Architecte de formation, elle a mille affaires en route qu’elle mène tambour battant, dont un centre communautaire, le centre Numa-Drouin, qu’elle a fondé et dont elle n’est pas peu fière, avec raison. Il y a une bibliothèque de quelque 5000 livres, une trentaine d’ordinateurs portables, une salle multimédias. On y donne des ateliers d’informatique ou de bricolage avec des matériaux recyclés, des formations en entrepreneuriat… Il règne là une atmosphère de ruche qui fait plaisir à voir.

Ce soir, j’ai assisté avec Juliette à une sorte de cabaret littéraire qui a lieu les vendredis soir autour de la littérature haïtienne contemporaine. C’est un petit festival organisé par les animateurs du centre. Chaque semaine, depuis environ un mois, les élèves d’une école de la ville donnent une conférence sur l’œuvre d’un auteur donné. Ensuite, ils répondent aux questions d’élèves d’autres écoles dans ce qui, en principe, doit prendre la forme d’un débat. Un jury évalue la qualité de la conférence, et le tout est suivi d’un volet culturel avec musique, théâtre, danse, etc.

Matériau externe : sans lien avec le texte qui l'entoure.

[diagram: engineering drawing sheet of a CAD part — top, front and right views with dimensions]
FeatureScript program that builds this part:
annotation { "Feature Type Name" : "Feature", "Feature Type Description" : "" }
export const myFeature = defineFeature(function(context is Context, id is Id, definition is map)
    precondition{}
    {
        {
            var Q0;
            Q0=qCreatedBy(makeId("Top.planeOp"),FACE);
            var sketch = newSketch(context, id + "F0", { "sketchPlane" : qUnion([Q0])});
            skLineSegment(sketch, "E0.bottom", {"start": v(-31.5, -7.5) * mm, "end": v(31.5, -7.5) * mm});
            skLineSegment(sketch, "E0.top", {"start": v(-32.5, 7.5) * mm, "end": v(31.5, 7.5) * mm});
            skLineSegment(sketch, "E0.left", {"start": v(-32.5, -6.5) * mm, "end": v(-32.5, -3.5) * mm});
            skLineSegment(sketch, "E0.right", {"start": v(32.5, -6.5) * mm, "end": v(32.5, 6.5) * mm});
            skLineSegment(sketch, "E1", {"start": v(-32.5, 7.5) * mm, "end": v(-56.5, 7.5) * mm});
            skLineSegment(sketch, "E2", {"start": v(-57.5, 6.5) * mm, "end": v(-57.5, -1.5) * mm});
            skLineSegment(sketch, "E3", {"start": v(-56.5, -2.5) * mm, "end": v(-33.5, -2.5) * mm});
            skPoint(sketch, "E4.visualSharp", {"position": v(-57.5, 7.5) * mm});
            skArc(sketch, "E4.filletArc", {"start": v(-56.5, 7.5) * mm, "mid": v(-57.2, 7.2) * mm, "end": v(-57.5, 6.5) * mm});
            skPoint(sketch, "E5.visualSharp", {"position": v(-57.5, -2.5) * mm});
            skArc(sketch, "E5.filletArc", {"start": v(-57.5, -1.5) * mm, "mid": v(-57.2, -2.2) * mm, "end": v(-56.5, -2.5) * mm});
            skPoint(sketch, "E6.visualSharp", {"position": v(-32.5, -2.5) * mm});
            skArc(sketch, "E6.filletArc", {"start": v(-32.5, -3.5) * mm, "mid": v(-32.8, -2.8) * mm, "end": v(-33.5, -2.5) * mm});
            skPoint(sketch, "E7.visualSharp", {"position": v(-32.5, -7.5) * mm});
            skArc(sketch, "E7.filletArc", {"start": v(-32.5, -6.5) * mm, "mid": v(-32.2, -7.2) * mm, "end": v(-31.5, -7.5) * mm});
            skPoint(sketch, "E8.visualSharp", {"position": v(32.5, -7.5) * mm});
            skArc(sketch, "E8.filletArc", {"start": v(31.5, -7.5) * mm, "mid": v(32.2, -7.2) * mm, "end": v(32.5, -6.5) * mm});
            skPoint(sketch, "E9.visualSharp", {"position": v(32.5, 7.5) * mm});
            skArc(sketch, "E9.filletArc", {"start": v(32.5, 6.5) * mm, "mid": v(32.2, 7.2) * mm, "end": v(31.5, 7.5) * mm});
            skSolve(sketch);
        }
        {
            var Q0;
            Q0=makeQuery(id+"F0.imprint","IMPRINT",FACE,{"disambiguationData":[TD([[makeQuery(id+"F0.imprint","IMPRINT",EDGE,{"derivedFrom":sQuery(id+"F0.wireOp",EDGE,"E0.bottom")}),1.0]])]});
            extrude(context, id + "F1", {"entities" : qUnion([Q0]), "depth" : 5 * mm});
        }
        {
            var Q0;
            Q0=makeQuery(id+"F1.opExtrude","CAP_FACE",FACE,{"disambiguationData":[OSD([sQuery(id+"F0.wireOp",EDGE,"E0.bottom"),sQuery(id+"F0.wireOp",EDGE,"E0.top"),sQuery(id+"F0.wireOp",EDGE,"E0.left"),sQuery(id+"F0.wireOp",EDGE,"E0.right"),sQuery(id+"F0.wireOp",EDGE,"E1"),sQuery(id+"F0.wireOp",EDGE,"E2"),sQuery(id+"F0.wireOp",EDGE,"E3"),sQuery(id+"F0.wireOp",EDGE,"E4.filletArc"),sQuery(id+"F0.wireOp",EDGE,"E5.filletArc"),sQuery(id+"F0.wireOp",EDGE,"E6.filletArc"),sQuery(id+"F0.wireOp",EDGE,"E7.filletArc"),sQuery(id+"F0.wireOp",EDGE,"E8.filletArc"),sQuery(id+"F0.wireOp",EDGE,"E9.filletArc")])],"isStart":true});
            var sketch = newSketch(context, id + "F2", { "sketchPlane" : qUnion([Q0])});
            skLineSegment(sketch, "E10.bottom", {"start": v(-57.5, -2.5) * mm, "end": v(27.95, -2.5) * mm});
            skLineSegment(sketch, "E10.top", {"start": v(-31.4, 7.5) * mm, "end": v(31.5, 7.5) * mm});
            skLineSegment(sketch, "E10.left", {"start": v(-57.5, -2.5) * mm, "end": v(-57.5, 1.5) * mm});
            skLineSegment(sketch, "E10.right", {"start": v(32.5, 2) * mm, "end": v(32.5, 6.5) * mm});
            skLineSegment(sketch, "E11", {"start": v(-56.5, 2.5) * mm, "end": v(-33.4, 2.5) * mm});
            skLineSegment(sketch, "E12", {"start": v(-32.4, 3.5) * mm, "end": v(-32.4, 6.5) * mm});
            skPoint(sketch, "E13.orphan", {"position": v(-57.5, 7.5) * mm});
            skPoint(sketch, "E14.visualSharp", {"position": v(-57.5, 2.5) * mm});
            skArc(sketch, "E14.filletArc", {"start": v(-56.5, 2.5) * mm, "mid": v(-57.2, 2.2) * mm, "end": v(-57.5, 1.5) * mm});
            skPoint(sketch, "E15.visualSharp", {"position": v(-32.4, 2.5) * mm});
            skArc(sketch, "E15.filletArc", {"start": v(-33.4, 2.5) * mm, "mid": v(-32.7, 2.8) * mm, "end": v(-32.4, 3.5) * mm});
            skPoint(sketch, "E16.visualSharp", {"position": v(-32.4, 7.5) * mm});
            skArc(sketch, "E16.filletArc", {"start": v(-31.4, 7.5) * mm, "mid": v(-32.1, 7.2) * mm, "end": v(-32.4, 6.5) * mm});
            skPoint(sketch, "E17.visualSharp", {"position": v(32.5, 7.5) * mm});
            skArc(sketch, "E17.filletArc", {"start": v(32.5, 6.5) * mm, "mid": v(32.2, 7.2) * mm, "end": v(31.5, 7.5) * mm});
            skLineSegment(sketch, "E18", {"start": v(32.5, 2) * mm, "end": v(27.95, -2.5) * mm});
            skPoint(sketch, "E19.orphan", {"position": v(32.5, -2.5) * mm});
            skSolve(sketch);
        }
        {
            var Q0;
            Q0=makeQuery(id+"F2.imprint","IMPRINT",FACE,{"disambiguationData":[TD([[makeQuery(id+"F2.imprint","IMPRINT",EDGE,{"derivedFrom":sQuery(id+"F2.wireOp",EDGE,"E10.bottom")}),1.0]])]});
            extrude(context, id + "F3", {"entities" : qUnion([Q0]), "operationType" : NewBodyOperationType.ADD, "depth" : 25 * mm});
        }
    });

Je voudrais bien voir si une activité de ce genre organisée pour les écoles publiques de chez nous susciterait autant de feu et d’enthousiasme. Il faut dire que les distractions sont rares, à Jérémie. Mais tout ce monde sur son 31, ces filles en délire qui encouragent leurs camarades et mènent la claque… On aurait dit un match de foot!